> EXTRACTED RECORDS
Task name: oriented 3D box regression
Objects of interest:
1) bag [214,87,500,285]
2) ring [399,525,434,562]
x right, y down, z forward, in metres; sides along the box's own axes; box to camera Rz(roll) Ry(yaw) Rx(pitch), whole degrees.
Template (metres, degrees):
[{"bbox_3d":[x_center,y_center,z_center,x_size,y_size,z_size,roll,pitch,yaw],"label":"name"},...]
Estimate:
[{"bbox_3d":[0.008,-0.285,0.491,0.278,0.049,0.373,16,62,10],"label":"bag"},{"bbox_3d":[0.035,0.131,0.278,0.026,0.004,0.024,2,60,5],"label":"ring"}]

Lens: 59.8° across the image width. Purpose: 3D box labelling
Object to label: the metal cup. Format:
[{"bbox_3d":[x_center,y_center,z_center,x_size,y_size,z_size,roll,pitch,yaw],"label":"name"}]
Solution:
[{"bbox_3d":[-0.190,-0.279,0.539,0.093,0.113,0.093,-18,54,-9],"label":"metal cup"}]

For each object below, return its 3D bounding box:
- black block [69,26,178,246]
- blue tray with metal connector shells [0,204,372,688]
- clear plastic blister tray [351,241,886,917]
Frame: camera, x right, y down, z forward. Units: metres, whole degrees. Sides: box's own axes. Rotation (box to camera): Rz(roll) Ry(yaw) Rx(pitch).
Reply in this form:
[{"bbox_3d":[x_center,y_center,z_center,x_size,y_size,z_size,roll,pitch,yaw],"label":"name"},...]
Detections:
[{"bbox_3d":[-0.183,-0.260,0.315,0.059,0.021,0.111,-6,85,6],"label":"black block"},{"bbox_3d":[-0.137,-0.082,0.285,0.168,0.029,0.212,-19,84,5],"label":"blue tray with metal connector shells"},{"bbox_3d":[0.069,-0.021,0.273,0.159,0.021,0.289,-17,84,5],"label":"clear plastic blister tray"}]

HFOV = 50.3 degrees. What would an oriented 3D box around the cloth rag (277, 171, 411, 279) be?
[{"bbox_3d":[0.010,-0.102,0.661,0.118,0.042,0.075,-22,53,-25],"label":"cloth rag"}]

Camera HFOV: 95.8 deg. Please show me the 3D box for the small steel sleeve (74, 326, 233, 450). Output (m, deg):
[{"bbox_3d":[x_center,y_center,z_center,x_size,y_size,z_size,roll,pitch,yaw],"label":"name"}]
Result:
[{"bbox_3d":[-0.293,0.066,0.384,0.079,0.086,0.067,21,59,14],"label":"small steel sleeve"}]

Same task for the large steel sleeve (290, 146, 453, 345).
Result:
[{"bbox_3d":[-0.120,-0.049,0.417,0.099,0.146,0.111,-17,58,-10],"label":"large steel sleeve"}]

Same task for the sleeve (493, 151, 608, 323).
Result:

> PROBLEM DETAILS
Scan the listing above. Gather each line that contains the word "down".

> EXERCISE RESULT
x right, y down, z forward, in metres; sides along the box's own axes; box to camera Rz(roll) Ry(yaw) Rx(pitch), whole degrees.
Frame: camera, x right, y down, z forward. Units: metres, whole degrees. Sides: box's own axes. Rotation (box to camera): Rz(roll) Ry(yaw) Rx(pitch).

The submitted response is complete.